Following the reviewer’s suggestion, we have reworded this sentence in the Abstract (lines 48-50): “Finally, both endogenous expression patterns and BAP1 overexpression experiments in human trophoblast stem cells suggest that the molecular function of BAP1 in regulating trophoblast differentiation and EMT progression is conserved in mice and humans.”

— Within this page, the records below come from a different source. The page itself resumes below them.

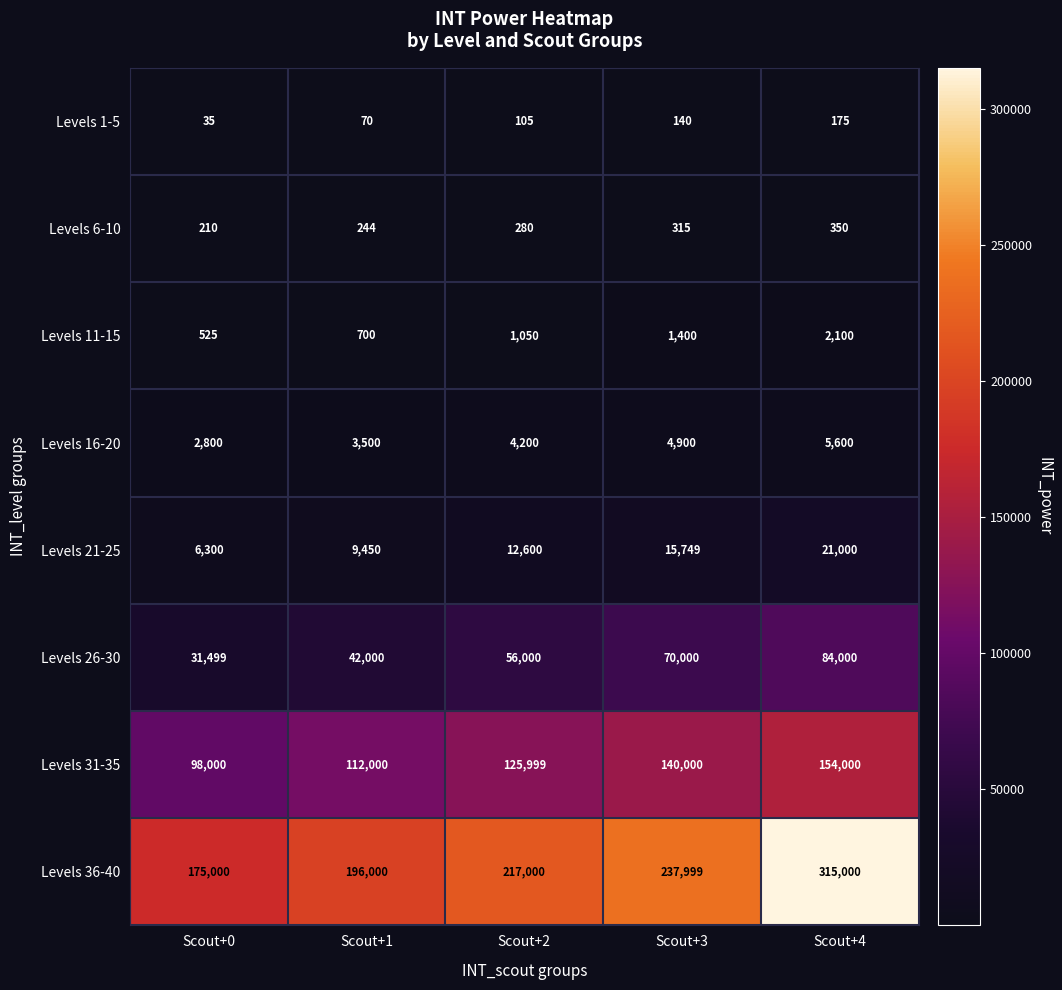

Which category has the highest value in the Levels 21-25 series?

Scout+4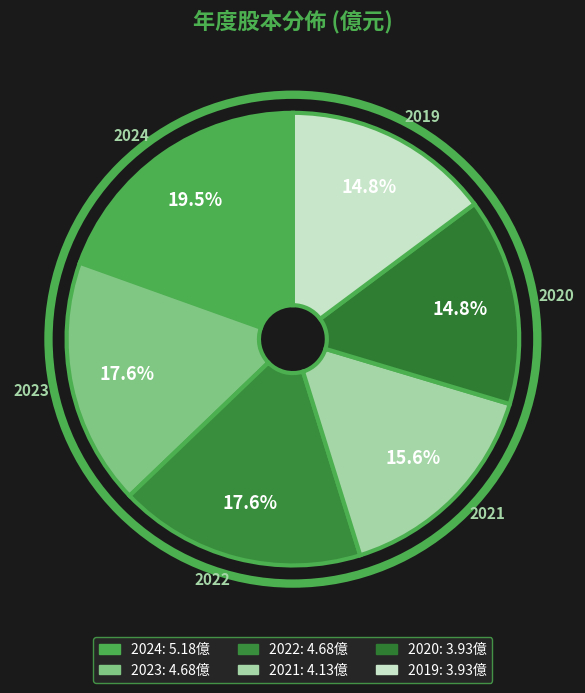

Between 2019 and 2024, which is larger?

2024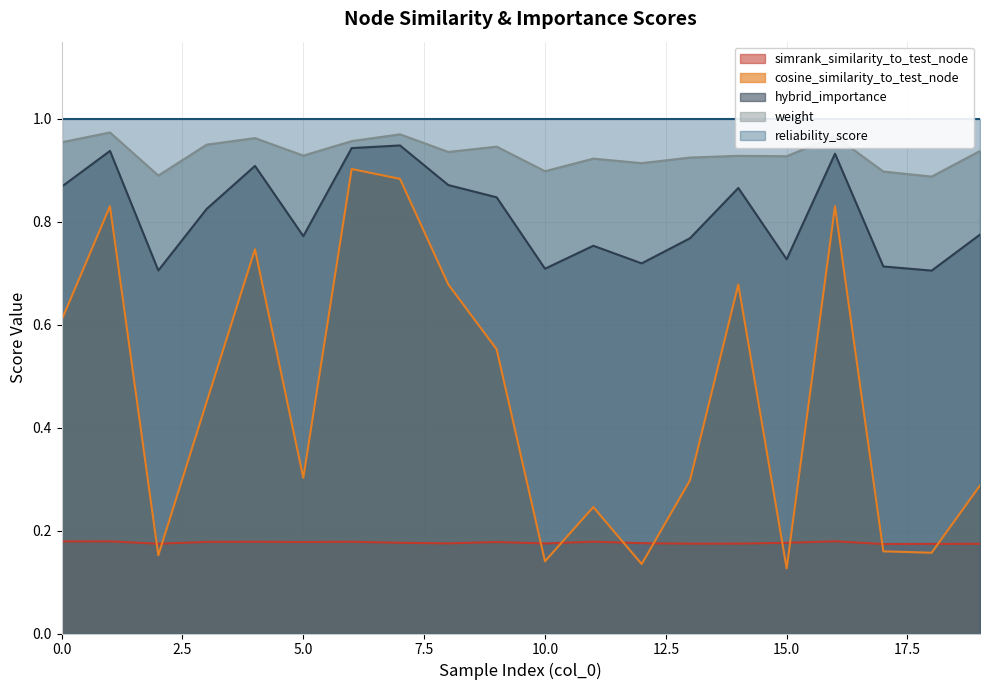

Which category has the lowest value across all series?

15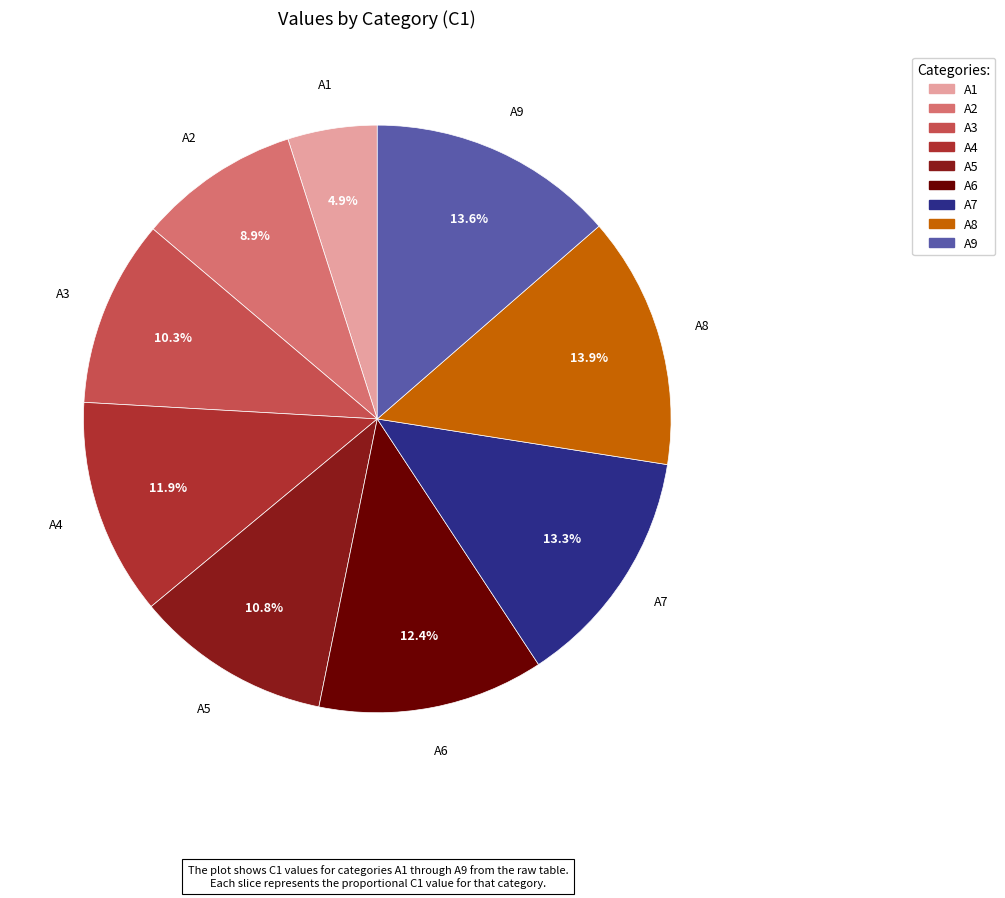

How many slices are in this pie chart?

9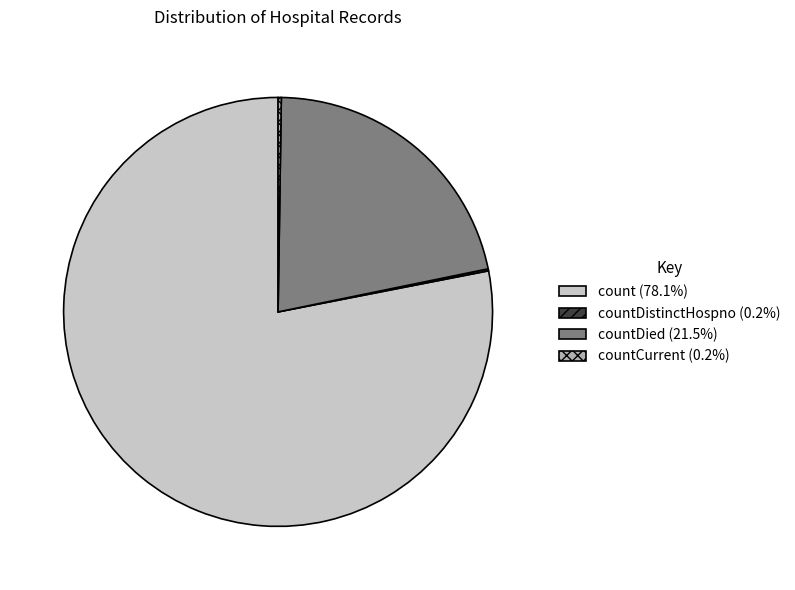

Does count (78.1%) represent more than half of the total?

Yes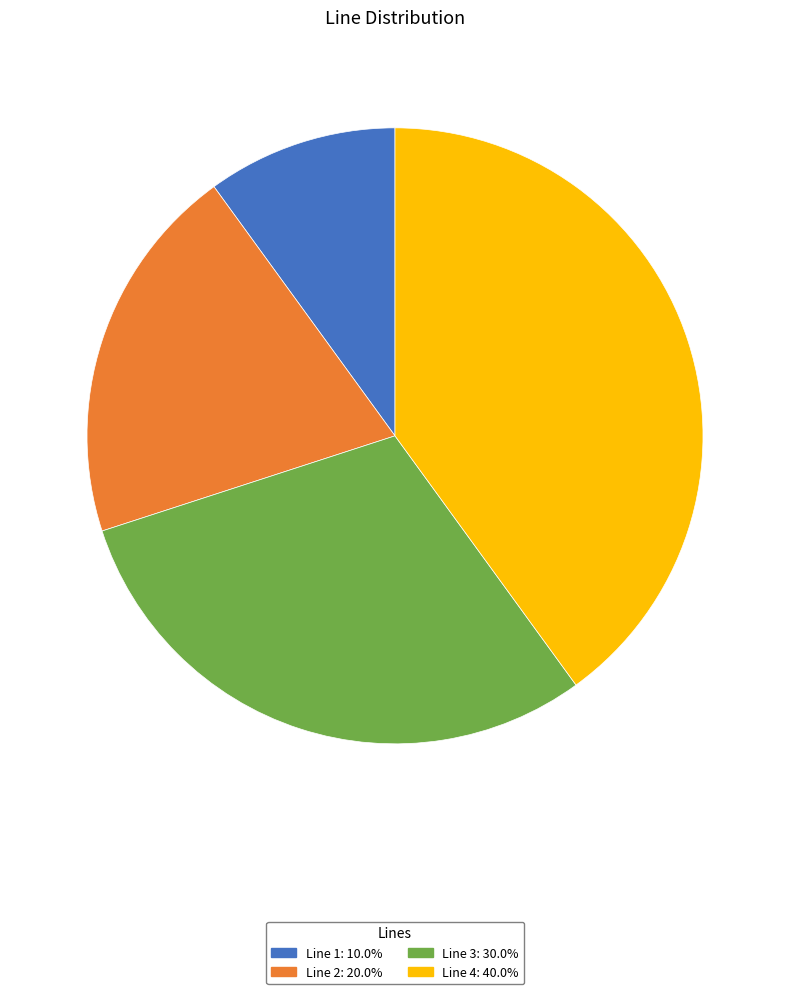

How many slices are in this pie chart?

4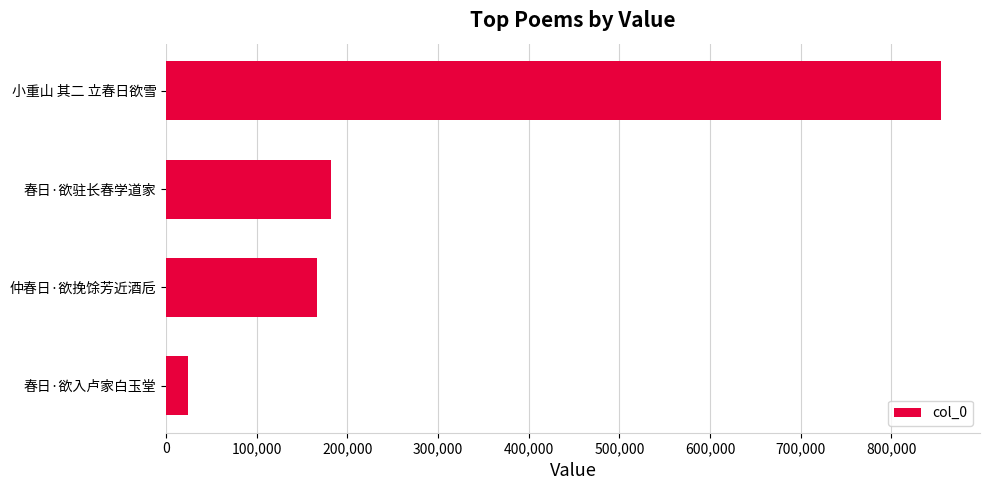

Reading bottom to top, list all the values displayed in this chart.

春日·欲入卢家白玉堂=23879	仲春日·欲挽馀芳近酒卮=166423	春日·欲驻长春学道家=182259	小重山 其二 立春日欲雪=855160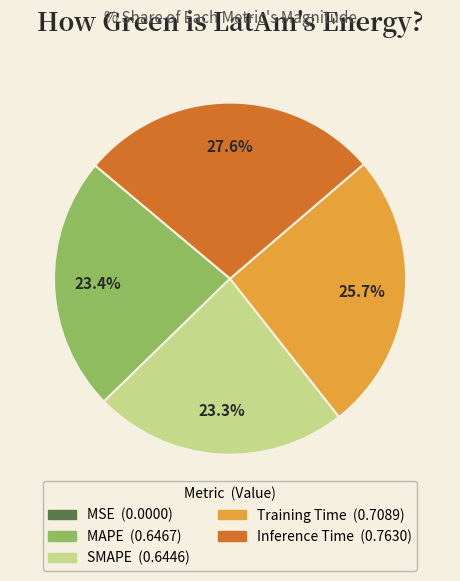

To the nearest percent, what percentage of the pie is MAPE?

23%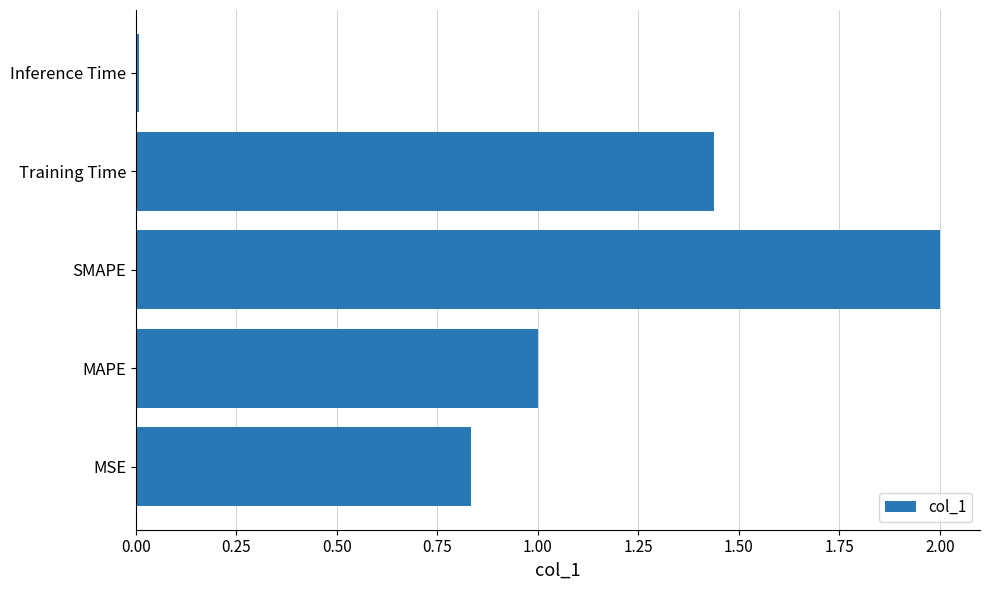

What is the difference between the values at MAPE and Training Time?

0.4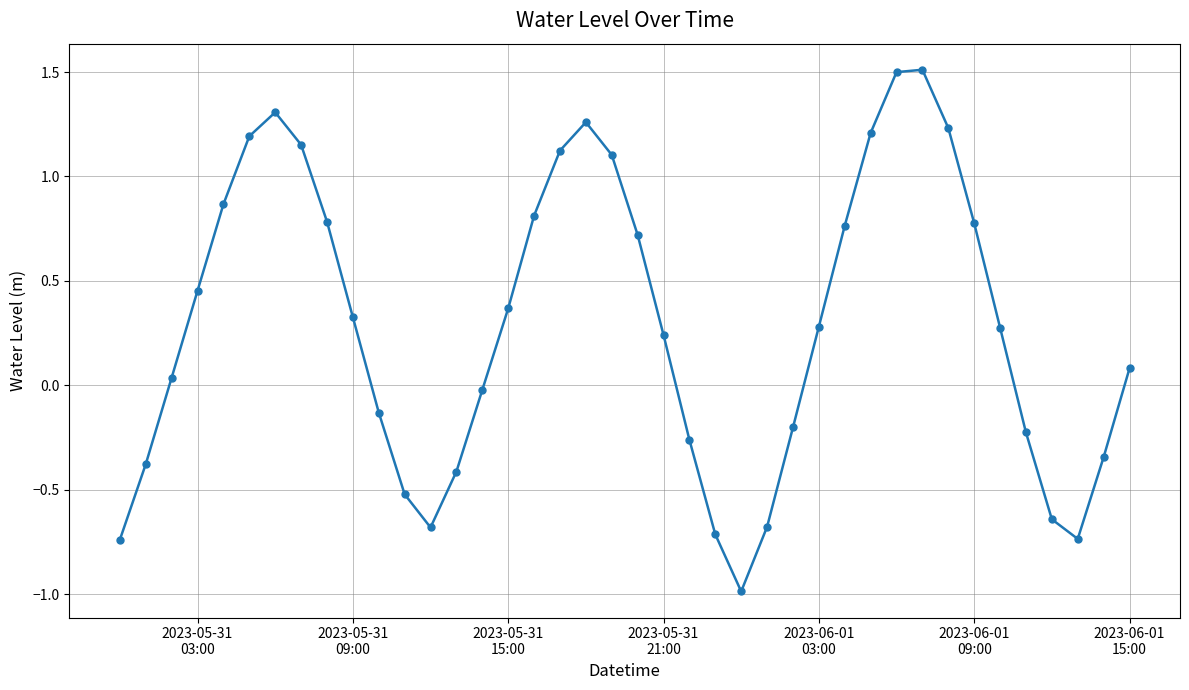

What is the difference between the second highest and second lowest values?

2.2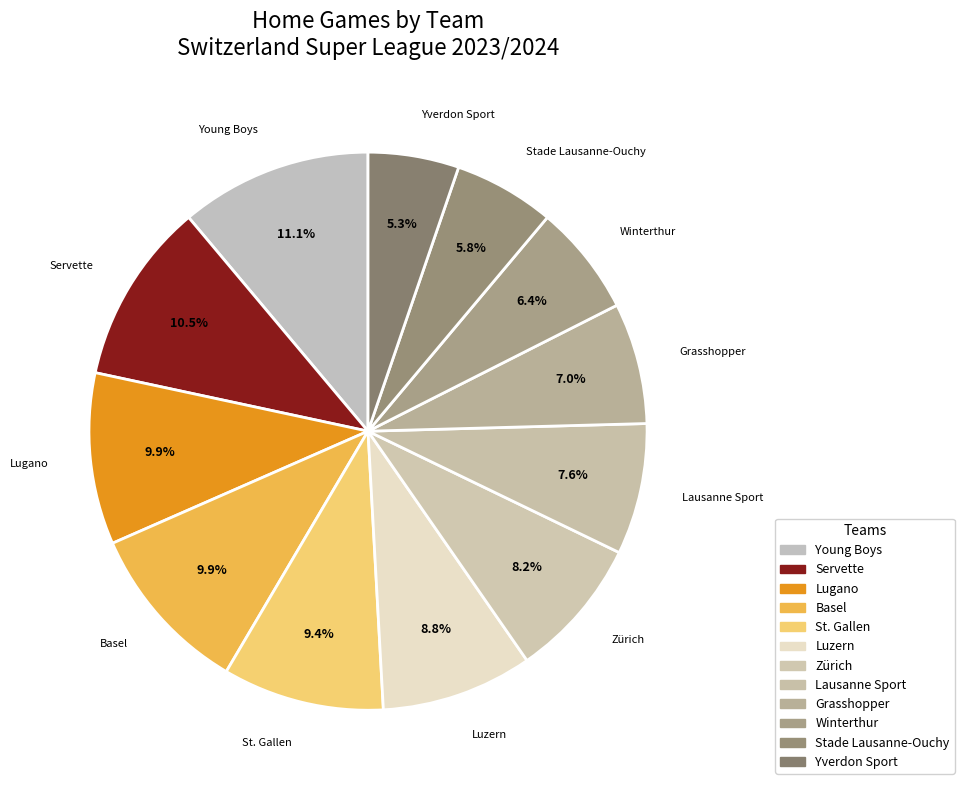

Which category has the smallest portion of the pie?

Yverdon Sport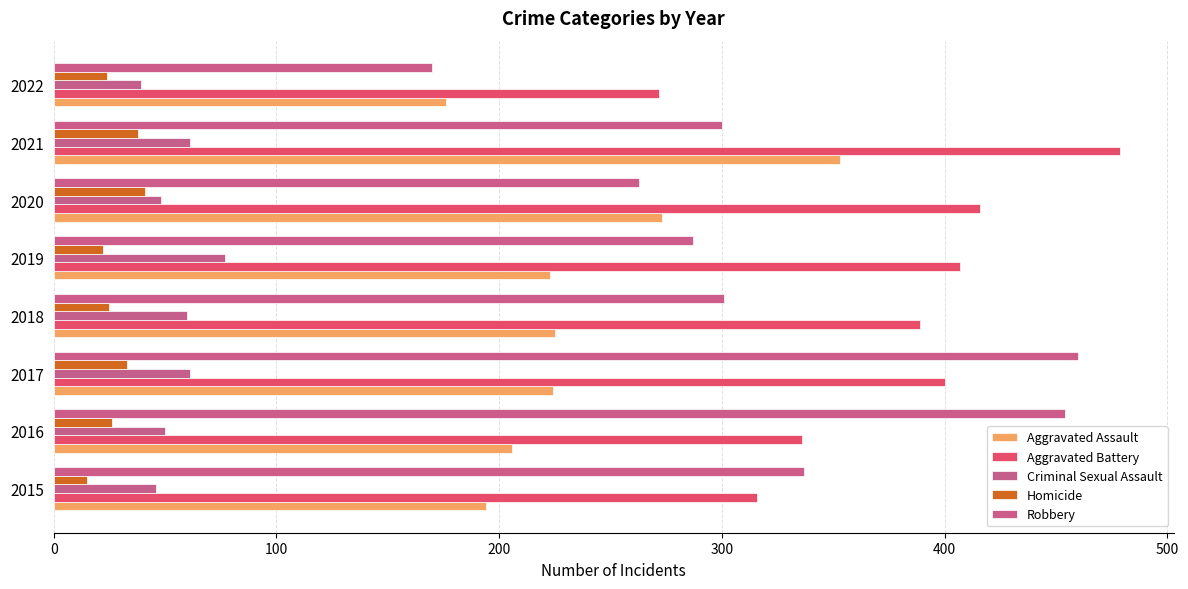

Reading left to right, extract all data points from this chart.

Aggravated Assault: 194	206	224	225	223	273	353	176
Aggravated Battery: 316	336	400	389	407	416	479	272
Criminal Sexual Assault: 46	50	61	60	77	48	61	39
Homicide: 15	26	33	25	22	41	38	24
Robbery: 337	454	460	301	287	263	300	170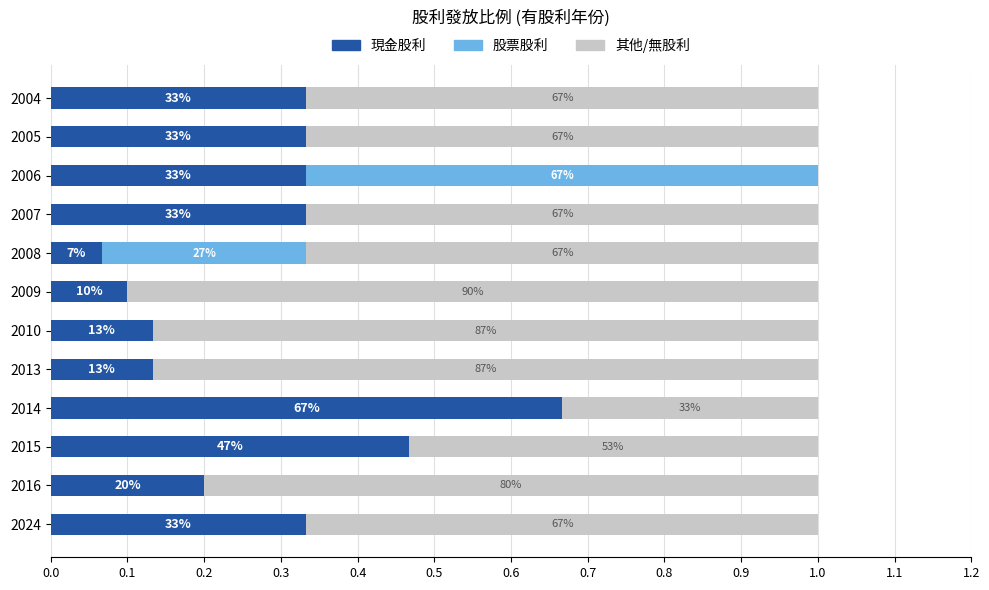

What are all the series names shown in the legend?

現金股利, 股票股利, 其他/無股利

The clarity of the Abstract could be improved. In the sentence "Moreover, we show that this function is dependent on the binding of BAP1 to additional sex comb-like (ASXL1/2) proteins to form the Polycomb repressive deubiquitinase (PR-DUB) complex." it is not clear what "function" do the authors mean, as the previous sentence describes the effects of BAP1 protein downregulation from which BAP1 function (limiting EMT) needs to be deduced.

We have reworded this sentence in the Abstract for clarification (lines 45-47): “Moreover, we show that the function of BAP1 in suppressing EMT progression is dependent on the binding of BAP1 to additional sex comb-like (ASXL1/2) proteins to form the Polycomb repressive deubiquitinase (PR-DUB) complex.”

Line 367 "More significantly, however, the EMT markers CDH1, CLDN2" – CDH1 is not a key EMT marker, just the opposite. Please revise.

We have corrected the sentence in line 367 (now, in line 365): More significantly, however, the epithelial markers CDH1, CLDN2, TJP1 and VCL were significantly upregulated with a concomitant strong repression of mesenchymal marker genes CDH2 and ZEB2 (Figure 6F, 6G and Figure 6—figure supplement 1B).